Kant “Aydınlanma Nedir?” sorusunu şöyle yanıtlar: “Aydınlanma, insanın kendi suçu ile düşmüş olduğu bir ergin olmama durumundan kurtulmasıdır”. Ergin olmama durumunu “insanın kendi aklını bir başkasının kılavuzluğuna başvurmaksızın kullanamayışı”yla ilişkilendirir ve “ergin olmayışa insanın kendi suçuyla düştüğünü” söyler. Kant, “bunun nedenini de aklın kendisinde değil, aklını başkasının kılavuzluğu ve yardımı olmaksızın kullanmak kararlılığını ve yürekliliğini gösteremeyen insan”a bağlar ve “ Sapare Aude! Aklını kullanma cesaretini göster!”, “Sözü şimdi Aydınlanmanın parolası olmaktadır” ifadesiyle akla, düşünmeye ve aklın kullanımına önemli bir rol biçer. “Doğa, insanları yabancı bir yönlendirilmeye bağlı kalmaktan çoktan kurtarmış olmasına karşın, tembellik ve korkaklık nedeniyledir ki, insanların çoğu bütün yaşamları boyunca kendi rızalarıyla erginleşmemiş olarak kalırlar ve aynı nedenlerledir ki, bu insanların başına gözetici ya da yönetici olarak gelmek başkaları için de çok kolay olmaktadır. Ergin olmama durumu çok rahattır çünkü” (Kant 1)

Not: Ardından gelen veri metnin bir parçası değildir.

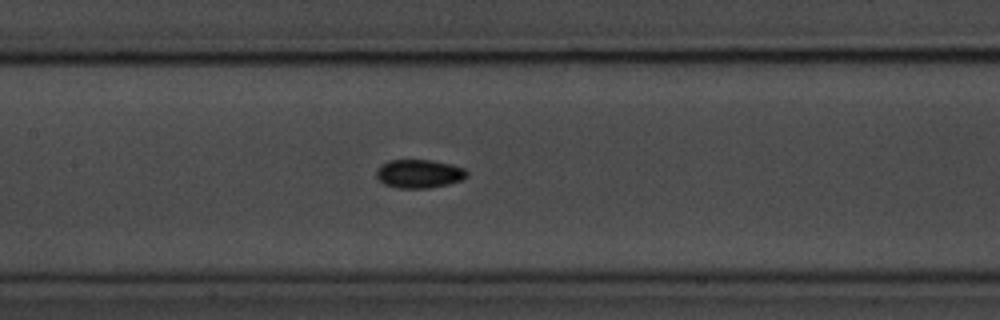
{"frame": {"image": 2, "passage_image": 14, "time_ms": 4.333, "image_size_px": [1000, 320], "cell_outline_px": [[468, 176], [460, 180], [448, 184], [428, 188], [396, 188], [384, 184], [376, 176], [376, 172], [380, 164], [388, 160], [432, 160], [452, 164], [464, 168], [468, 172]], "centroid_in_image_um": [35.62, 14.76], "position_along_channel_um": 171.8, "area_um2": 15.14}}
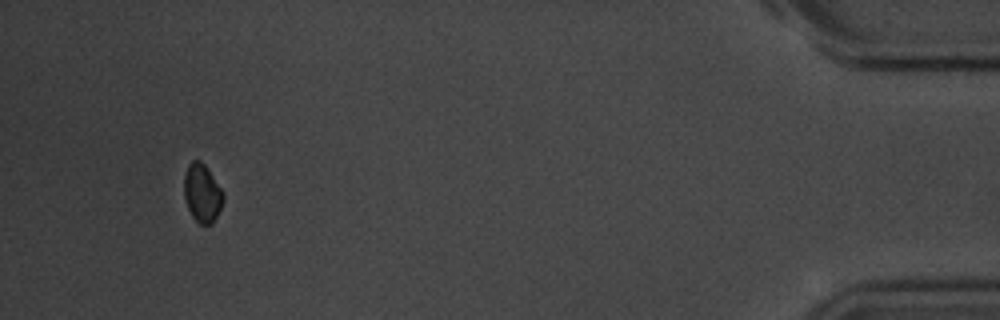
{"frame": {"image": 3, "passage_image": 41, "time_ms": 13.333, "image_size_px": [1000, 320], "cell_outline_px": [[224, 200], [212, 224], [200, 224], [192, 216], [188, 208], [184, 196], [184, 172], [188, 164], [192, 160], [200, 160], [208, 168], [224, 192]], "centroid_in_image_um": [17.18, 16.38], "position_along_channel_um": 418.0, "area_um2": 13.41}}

Şaşırtıcı olan, toplumun bu cesareti kaybederek bağnaz siyasi doktrinlere bağımlı hale gelerek özbilinci yitirmesidir. Fikirler eleştirel düşünceye açıktır, rasyonel eleştiriye kapalı fikirler ve siyasal iktidarlar ölçülemeyecek kadar bağnaz, siyasi doktrinlerce tehlikeli ve karşı konulamaz bir güç kazanarak yıkıcı otokratik baskı aracına dönüşürler. Batı’da siyaset her zaman felsefi araştırmanın, hukuk ve toplumsal sorumluluklarla iç içedir. Bir düşüncenin/fikrin somut karşılığı toplumsal faaliyet alanıdır; hak ve özgürlükler bu faaliyet alanı içinde gerçekleşir ve ortaklık ya da farklılıklar bu sahada gerçeklik kazanır. Gariptir ki, Doğu toplumlarında hak ve özgürlükler iktidarlar ile sınırlı, hukuktan kopuk ve devletin inisiyatifine bırakılır. Bir başka deyişle özgürlük varsa yoksa bir siyasi organizma olarak devletin, siyasi bir partinin, dini motiflerle ikonik kült bir büyücüye dönüştürülmüş liderin tekelinde ve onunla sınırlıdır.

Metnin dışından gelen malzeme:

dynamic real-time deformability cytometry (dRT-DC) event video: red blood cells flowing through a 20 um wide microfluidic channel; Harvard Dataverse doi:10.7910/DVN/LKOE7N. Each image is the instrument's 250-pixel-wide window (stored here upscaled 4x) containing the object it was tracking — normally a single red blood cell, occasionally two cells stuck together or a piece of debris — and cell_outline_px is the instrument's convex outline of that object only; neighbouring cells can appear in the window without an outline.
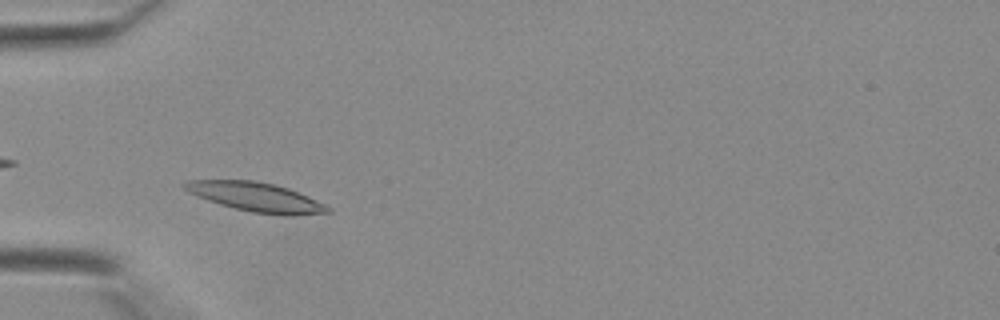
{"species": "Egyptian fruit bat (a non-hibernating species)", "species_latin": "Rousettus aegyptiacus", "temperature_condition": "warm", "stored_images_in_passage": 34, "camera_frame_rate_fps": 3000, "um_per_image_px": 0.085, "animal": {"sex": "female"}, "frame": {"image": 1, "passage_image": 6, "time_ms": 1.667, "image_size_px": [1000, 320], "cell_outline_px": [[332, 212], [292, 216], [252, 212], [220, 204], [196, 196], [188, 192], [180, 184], [188, 180], [252, 180], [272, 184], [288, 188], [316, 200], [332, 208]], "centroid_in_image_um": [21.75, 16.75], "position_along_channel_um": 63.2, "area_um2": 24.16}}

Isaiah Berlin iki özgürlükten bahseder: Negatif özgürlük ve pozitif özgürlük. Negatif özgürlük hakkında Berlin, eylemlerimize müdahale edilmediği ölçüde özgür olduğumuzu söyler. Bu bakımdan siyasi özgürlük, bir kimsenin başkaları tarafından engellenmeden içinde hareket edebildiği alandan ibarettir. Kişi kendi alanı içerisinde başkası tarafından engellenip alıkonulursa, o ölçüde özgür olamama durumunun hâsıl olduğu sonucu çıkar. Özgürlük alanının daraltılması halinde ise cebre maruz kalma ve köleleştirilme eylemi gerçekleştirilmiş olur. Cebri tanımlarken Berlin, kişinin içinde başka türlü hareket edebilecek olduğu alanda, başkalarının müdahalesi sonucunda haklarının kasıtlı ya da bilinçli olarak kısıtlanması tanımını yapar. İnsanların amaçlarına ulaşmasının engellenmesi siyasi özgürlükten yoksunluk olarak belirginlik kazanır (Liberal Düşünce 62).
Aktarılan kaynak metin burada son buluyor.